[Items listed in a dataset]
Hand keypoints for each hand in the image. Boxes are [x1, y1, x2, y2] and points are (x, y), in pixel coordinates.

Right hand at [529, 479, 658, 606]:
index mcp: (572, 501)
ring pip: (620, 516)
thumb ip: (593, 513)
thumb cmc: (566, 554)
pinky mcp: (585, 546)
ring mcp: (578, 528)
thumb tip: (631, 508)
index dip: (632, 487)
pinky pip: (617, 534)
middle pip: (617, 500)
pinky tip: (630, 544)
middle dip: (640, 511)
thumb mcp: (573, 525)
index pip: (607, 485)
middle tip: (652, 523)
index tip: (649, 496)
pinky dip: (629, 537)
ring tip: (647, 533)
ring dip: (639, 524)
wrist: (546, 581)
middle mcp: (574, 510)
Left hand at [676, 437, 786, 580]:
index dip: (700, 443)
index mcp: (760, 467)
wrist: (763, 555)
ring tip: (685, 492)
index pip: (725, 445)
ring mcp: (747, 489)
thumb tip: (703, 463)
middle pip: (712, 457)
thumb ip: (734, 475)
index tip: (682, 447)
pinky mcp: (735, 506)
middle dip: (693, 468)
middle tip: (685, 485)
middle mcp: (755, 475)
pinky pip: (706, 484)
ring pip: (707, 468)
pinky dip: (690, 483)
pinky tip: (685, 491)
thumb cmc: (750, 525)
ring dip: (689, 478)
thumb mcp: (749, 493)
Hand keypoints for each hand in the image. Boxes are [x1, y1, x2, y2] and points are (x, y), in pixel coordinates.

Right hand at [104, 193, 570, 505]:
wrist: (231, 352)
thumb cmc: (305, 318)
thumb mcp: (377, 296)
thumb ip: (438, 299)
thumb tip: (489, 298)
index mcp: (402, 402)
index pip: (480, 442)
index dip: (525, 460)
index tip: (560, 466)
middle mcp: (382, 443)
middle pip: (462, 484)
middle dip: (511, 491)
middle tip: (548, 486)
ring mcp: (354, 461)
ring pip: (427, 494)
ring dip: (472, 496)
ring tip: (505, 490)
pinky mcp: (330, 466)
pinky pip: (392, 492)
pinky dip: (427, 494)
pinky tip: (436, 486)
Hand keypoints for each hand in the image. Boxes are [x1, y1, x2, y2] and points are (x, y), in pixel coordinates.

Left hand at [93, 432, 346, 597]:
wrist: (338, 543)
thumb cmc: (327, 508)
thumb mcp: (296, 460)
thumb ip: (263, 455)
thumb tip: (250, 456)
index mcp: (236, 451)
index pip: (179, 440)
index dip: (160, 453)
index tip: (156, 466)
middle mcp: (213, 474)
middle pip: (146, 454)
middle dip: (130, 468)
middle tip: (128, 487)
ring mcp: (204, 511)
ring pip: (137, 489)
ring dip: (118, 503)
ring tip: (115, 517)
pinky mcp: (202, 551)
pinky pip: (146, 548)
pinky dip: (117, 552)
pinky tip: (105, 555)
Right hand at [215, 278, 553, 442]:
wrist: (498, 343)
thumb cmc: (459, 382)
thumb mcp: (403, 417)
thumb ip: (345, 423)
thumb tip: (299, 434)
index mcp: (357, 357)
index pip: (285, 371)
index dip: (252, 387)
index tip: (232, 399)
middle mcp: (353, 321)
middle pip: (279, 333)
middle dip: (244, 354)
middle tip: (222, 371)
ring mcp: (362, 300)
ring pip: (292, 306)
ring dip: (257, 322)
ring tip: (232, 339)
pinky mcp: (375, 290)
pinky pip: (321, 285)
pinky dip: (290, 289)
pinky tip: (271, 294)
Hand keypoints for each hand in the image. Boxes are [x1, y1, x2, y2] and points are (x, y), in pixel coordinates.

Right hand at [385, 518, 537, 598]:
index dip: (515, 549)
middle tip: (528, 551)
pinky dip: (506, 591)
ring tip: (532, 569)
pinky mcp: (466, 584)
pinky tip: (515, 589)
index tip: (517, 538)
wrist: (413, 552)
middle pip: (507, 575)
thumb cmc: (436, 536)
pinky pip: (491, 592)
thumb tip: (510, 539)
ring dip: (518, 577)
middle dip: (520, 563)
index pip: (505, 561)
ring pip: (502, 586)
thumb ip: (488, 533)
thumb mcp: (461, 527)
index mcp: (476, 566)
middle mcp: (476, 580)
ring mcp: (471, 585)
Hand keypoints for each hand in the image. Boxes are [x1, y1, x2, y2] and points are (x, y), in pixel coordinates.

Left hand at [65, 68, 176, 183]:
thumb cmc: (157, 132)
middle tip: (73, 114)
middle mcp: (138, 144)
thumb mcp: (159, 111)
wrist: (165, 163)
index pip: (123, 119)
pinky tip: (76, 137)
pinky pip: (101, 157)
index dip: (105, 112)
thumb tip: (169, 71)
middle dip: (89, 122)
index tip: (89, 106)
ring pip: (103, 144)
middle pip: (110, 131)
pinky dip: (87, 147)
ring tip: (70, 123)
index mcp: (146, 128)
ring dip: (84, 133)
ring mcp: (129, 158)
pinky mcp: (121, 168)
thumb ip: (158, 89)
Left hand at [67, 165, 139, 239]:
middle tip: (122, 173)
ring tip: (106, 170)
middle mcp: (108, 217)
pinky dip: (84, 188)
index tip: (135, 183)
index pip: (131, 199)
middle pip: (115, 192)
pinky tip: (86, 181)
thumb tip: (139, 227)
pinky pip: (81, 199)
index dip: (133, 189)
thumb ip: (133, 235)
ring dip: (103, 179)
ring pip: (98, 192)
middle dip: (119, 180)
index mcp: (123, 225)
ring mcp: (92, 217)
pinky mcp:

What this task involves —
Write the data out again in full. Match it word for word.

Answer to this task —
Hand keypoints for each hand in the image. Boxes are [x1, y1, x2, y2] and points are (x, y), in pixel coordinates.

Right hand at [529, 479, 658, 606]:
index mcp: (572, 501)
ring pip: (620, 516)
thumb ip: (593, 513)
thumb cmc: (566, 554)
pinky mcp: (585, 546)
ring mcp: (578, 528)
thumb tip: (631, 508)
index dip: (632, 487)
pinky pip: (617, 534)
middle pip: (617, 500)
pinky tip: (630, 544)
middle dip: (640, 511)
thumb mcp: (573, 525)
index pip: (607, 485)
middle tip: (652, 523)
index tip: (649, 496)
pinky dip: (629, 537)
ring tip: (647, 533)
ring dip: (639, 524)
wrist: (546, 581)
middle mcp: (574, 510)
Left hand at [676, 437, 786, 580]:
index dip: (700, 443)
index mcp: (760, 467)
wrist: (763, 555)
ring tip: (685, 492)
index pip: (725, 445)
ring mcp: (747, 489)
thumb tip: (703, 463)
middle pip: (712, 457)
thumb ip: (734, 475)
index tip: (682, 447)
pinky mcp: (735, 506)
middle dip: (693, 468)
middle tip: (685, 485)
middle mcp: (755, 475)
pinky pip: (706, 484)
ring pip: (707, 468)
pinky dip: (690, 483)
pinky tip: (685, 491)
thumb cmc: (750, 525)
ring dip: (689, 478)
thumb mcp: (749, 493)
Hand keypoints for each hand in the image. Boxes are [x1, y1, x2, y2] and points are (x, y), in pixel coordinates.

Right hand at [104, 193, 570, 505]:
wrist: (231, 352)
thumb cmc: (305, 318)
thumb mcp: (377, 296)
thumb ip: (438, 299)
thumb tip: (489, 298)
index mcp: (402, 402)
index pip: (480, 442)
index dip: (525, 460)
index tip: (560, 466)
middle mcp: (382, 443)
middle pip: (462, 484)
middle dip: (511, 491)
middle tip: (548, 486)
ring mcp: (354, 461)
ring pip: (427, 494)
ring dip: (472, 496)
ring tip: (505, 490)
pinky mcp: (330, 466)
pinky pip: (392, 492)
pinky dip: (427, 494)
pinky tip: (436, 486)
Hand keypoints for each hand in the image. Boxes are [x1, y1, x2, y2] and points are (x, y), in pixel coordinates.

Left hand at [93, 432, 346, 597]:
wrist: (338, 543)
thumb cmc: (327, 508)
thumb mcp: (296, 460)
thumb ip: (263, 455)
thumb tip: (250, 456)
index mcp: (236, 451)
index pip: (179, 440)
index dip: (160, 453)
index tip: (156, 466)
middle mcp: (213, 474)
middle pip: (146, 454)
middle dip: (130, 468)
middle tip: (128, 487)
ring mcp: (204, 511)
ring pip: (137, 489)
ring dip: (118, 503)
ring tip: (115, 517)
pinky mcp: (202, 551)
pinky pip: (146, 548)
pinky dip: (117, 552)
pinky tip: (105, 555)
Right hand at [215, 278, 553, 442]:
wrist: (498, 343)
thumb cmc: (459, 382)
thumb mcp: (403, 417)
thumb ip: (345, 423)
thumb tip: (299, 434)
index mcp: (357, 357)
index pip: (285, 371)
index dip: (252, 387)
index tip: (232, 399)
middle mcp: (353, 321)
middle pip: (279, 333)
middle dip: (244, 354)
middle tip: (222, 371)
ring mcp: (362, 300)
ring pip: (292, 306)
ring dip: (257, 322)
ring tip: (232, 339)
pinky mcp: (375, 290)
pinky pip: (321, 285)
pinky dip: (290, 289)
pinky tip: (271, 294)
Hand keypoints for each hand in the image. Boxes are [x1, y1, x2, y2] and points are (x, y), in pixel coordinates.

Right hand at [385, 518, 537, 598]:
index dip: (515, 549)
middle tip: (528, 551)
pinky dip: (506, 591)
ring tip: (532, 569)
pinky mcp: (466, 584)
pinky tip: (515, 589)
index tip: (517, 538)
wrist: (413, 552)
middle pip: (507, 575)
thumb cmc: (436, 536)
pinky pip: (491, 592)
thumb tip: (510, 539)
ring dip: (518, 577)
middle dip: (520, 563)
index pip: (505, 561)
ring pip: (502, 586)
thumb ip: (488, 533)
thumb mcp: (461, 527)
index mcp: (476, 566)
middle mcp: (476, 580)
ring mcp: (471, 585)
Hand keypoints for each hand in the image. Boxes are [x1, y1, x2, y2] and points are (x, y), in pixel coordinates.

Left hand at [65, 68, 176, 183]:
thumb cmc: (157, 132)
middle tip: (73, 114)
middle mcp: (138, 144)
thumb mcp: (159, 111)
wrist: (165, 163)
index pip: (123, 119)
pinky tip: (76, 137)
pinky pip: (101, 157)
index dip: (105, 112)
thumb tip: (169, 71)
middle dip: (89, 122)
index tip: (89, 106)
ring pip: (103, 144)
middle pip: (110, 131)
pinky dip: (87, 147)
ring tip: (70, 123)
index mcp: (146, 128)
ring dip: (84, 133)
ring mcp: (129, 158)
pinky mcp: (121, 168)
thumb ip: (158, 89)
Left hand at [67, 165, 139, 239]:
middle tip: (122, 173)
ring tip: (106, 170)
middle mcp: (108, 217)
pinky dip: (84, 188)
index tip: (135, 183)
index pip: (131, 199)
middle pip: (115, 192)
pinky tip: (86, 181)
thumb tip: (139, 227)
pinky pip: (81, 199)
index dip: (133, 189)
thumb ip: (133, 235)
ring dip: (103, 179)
ring pip: (98, 192)
middle dip: (119, 180)
index mcp: (123, 225)
ring mcp: (92, 217)
pinky mcp:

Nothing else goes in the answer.